NEW DELHI, November 9: Chief Justice of India JS Verma, today cautioned against “inaccurate” reporting of court proceedings, which he said amounted to disinformation among the public and erosion of credibility of judiciary.
“Inaccurate reporting of court proceedings would mean spreading of disinformation and making people form wrong impressions and leading to erosion of credibility of the judicial process,” Justice Verma said delivering the K Rama Rao birth centenary memorial lecture, Media and the Law, here.
Questions put forth by the judges to advocates for the purpose of clarification, were not “indicative of an opinion by them” and projecting them as the court’s opinion would amount to “spreading disinformation”, he said.
The system of open hearings, though subject to “reasonable restrictions”, was a procedure for media to inform the public.
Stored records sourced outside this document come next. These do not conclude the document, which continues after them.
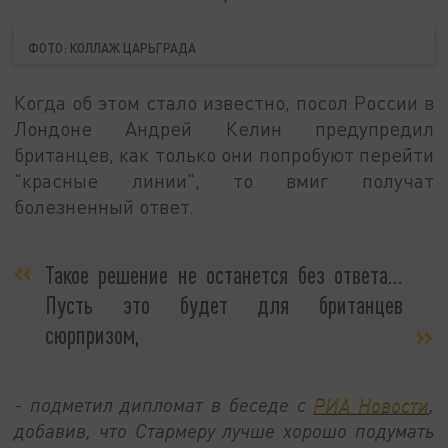
ФОТО: КОЛЛАЖ ЦАРЬГРАДА
Когда об этом стало известно, посол России в
Лондоне Андрей Келин предупредил
британцев, как только они попробуют перейти
"красные линии", то вмиг получат
болезненный ответ.
Такое решение не останется без ответа…
Пусть это будет для британцев
сюрпризом,
- подметил дипломат в беседе с
РИА Новости
,
добавив, что Стармеру лучше хорошо подумать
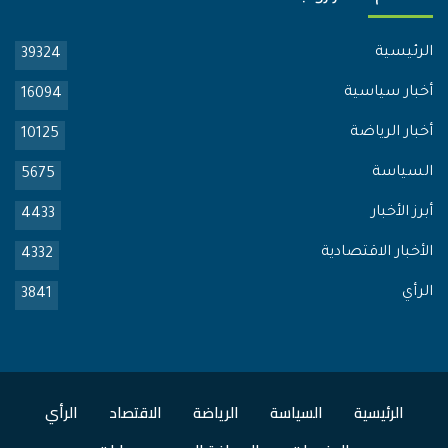
الرئيسية
39324
أخبار سياسية
16094
أخبار الرياضة
10125
السياسة
5675
أبرز الأخبار
4433
الأخبار الاقتصادية
4332
الرأي
3841
الرئيسية
السياسة
الرياضة
الاقتصاد
الرأي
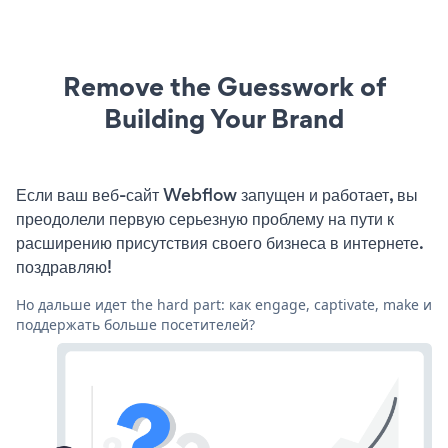
Remove the Guesswork of
Building Your Brand
Если ваш веб-сайт Webflow запущен и работает, вы
преодолели первую серьезную проблему на пути к
расширению присутствия своего бизнеса в интернете.
поздравляю!
Но дальше идет the hard part: как engage, captivate, make и
поддержать больше посетителей?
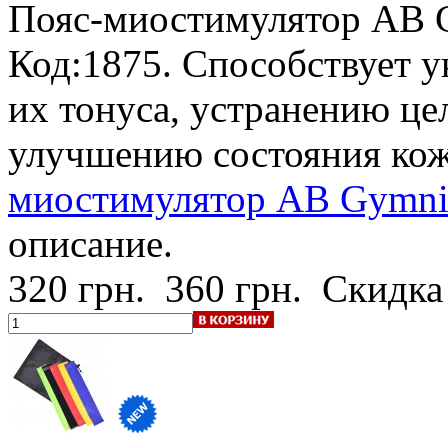
Пояс-миостимулятор AB 
Код:1875. Способствует 
их тонуса, устранению ц
улучшению состояния кож
миостимулятор AB Gymnic
описание.
320 грн.
360 грн.
Скидка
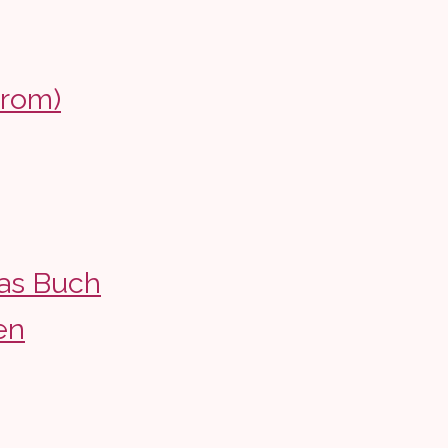
drom)
as Buch
en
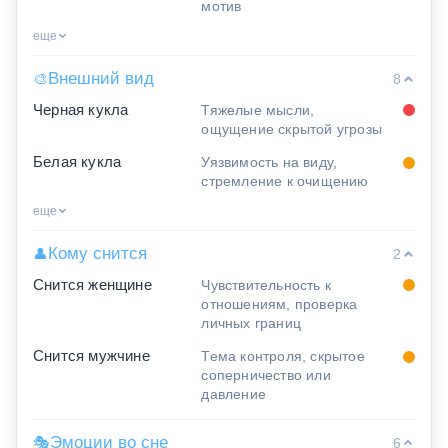
мотив
еще
Внешний вид
🎨
8
Черная кукла
Тяжелые мысли,
ощущение скрытой угрозы
Белая кукла
Уязвимость на виду,
стремление к очищению
еще
Кому снится
👤
2
Снится женщине
Чувствительность к
отношениям, проверка
личных границ
Снится мужчине
Тема контроля, скрытое
соперничество или
давление
Эмоции во сне
🎭
6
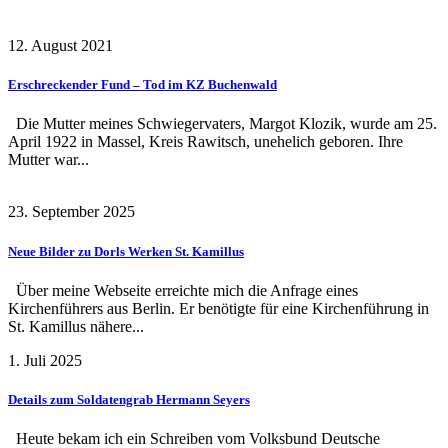
12. August 2021
Erschreckender Fund – Tod im KZ Buchenwald
Die Mutter meines Schwiegervaters, Margot Klozik, wurde am 25.
April 1922 in Massel, Kreis Rawitsch, unehelich geboren. Ihre
Mutter war...
23. September 2025
Neue Bilder zu Dorls Werken St. Kamillus
Über meine Webseite erreichte mich die Anfrage eines
Kirchenführers aus Berlin. Er benötigte für eine Kirchenführung in
St. Kamillus nähere...
1. Juli 2025
Details zum Soldatengrab Hermann Seyers
Heute bekam ich ein Schreiben vom Volksbund Deutsche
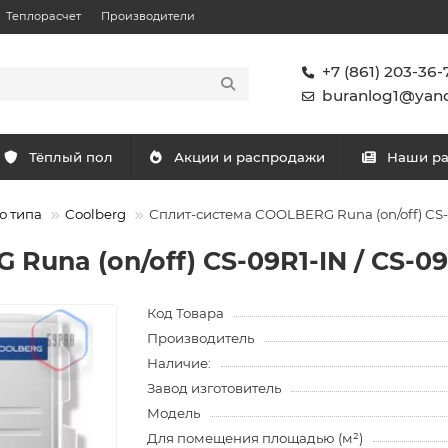
Теплорасчет
Производители
+7 (861) 203-36-
buranlog1@yand
Тёплый пол
Акции и распродажи
Наши р
о типа
Coolberg
Сплит-система СOOLBERG Runa (on/off) CS-
Runa (on/off) CS-09R1-IN / CS-0
Код Товара
Производитель
Наличие:
Завод изготовитель
Модель
Для помещения площадью (м²)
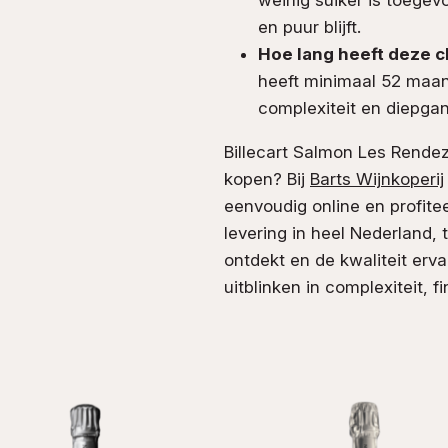
en puur blijft.
Hoe lang heeft deze 
heeft minimaal 52 maand
complexiteit en diepgan
Billecart Salmon Les Rende
kopen? Bij
Barts Wijnkoperij
eenvoudig online en profite
levering in heel Nederland, t
ontdekt en de kwaliteit er
uitblinken in complexiteit, f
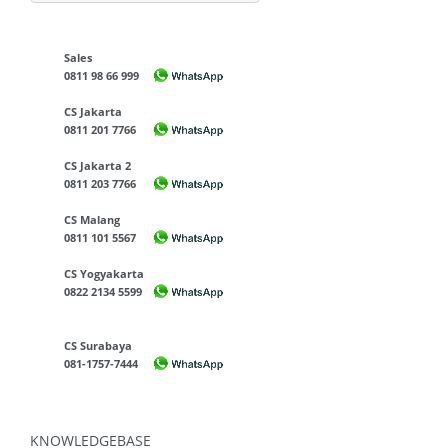
Sales
0811 98 66 999
CS Jakarta
0811 201 7766
CS Jakarta 2
0811 203 7766
CS Malang
0811 101 5567
CS Yogyakarta
0822 2134 5599
CS Surabaya
081-1757-7444
KNOWLEDGEBASE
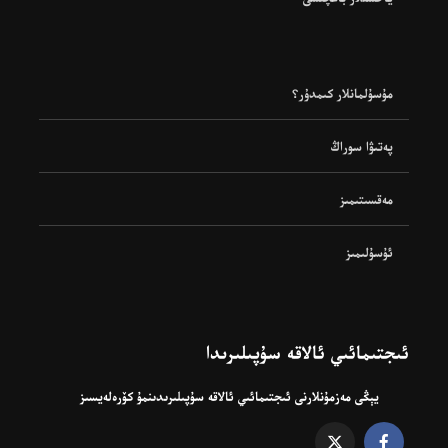
مۇسۇلمانلار كىمدۇر؟
پەتىۋا سوراڭ
مەقسىتىمىز
ئۇسۇلىمىز
ئىجتىمائىي ئالاقە سۇپىلىرىدا
يېڭى مەزمۇنلارنى ئىجتىمائىي ئالاقە سۇپىلىرىدىنمۇ كۆرەلەيسىز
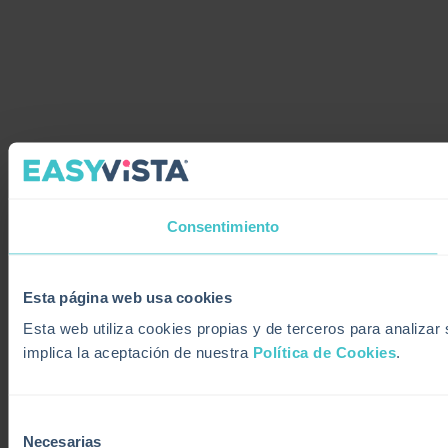
Consentimiento
Esta página web usa cookies
Esta web utiliza cookies propias y de terceros para analiza
implica la aceptación de nuestra
Política de Cookies
.
Selección
Necesarias
de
It was essential, therefore, for mediapersons present in court to be as objective and accurate as possible and report the facts of cases as transpired in the hearings. “But sometimes I am wonderstruck that the same proceedings are reported differently in newspapers and when I read them they give a different picture with not everyone being as accurate,” Verma said. He added that “extra care” was required in media reports relating to the progress of a trial or proceedings in a court to ensure that it did not become a trial by the media. Reports should be confined only to facts and “uninfluenced” by the opinion of the reporter.
In case of criminal trials, the likelihood of bias and presumption of innocence of the accused until displaced on conviction at the end of the trial, must be kept in view, he said. “Sensationalism has to be eschewed and care taken that there is no erosion of credibility of the judicial process because of an erroneous impression created by media reports,” Verma said.
Referring to the OJ Simpson trial, the CJ said that undue the publicity and the frenzy generated by media reports in the USA had converted the trial into a soap opera. This was a typical example of misuse of the freedom of press by the media in recent times, he added.
The CJ also stressed that “deliberate attempts to build up or run down the image of someone through the media”, especially when it is contrary to the known image of that person, was the worst misuse of the freedom of press.
“Media reports must aim at encouraging the good to continue their good work and discourage those of the other kind. That is the real purpose of the freedom of press,” he said.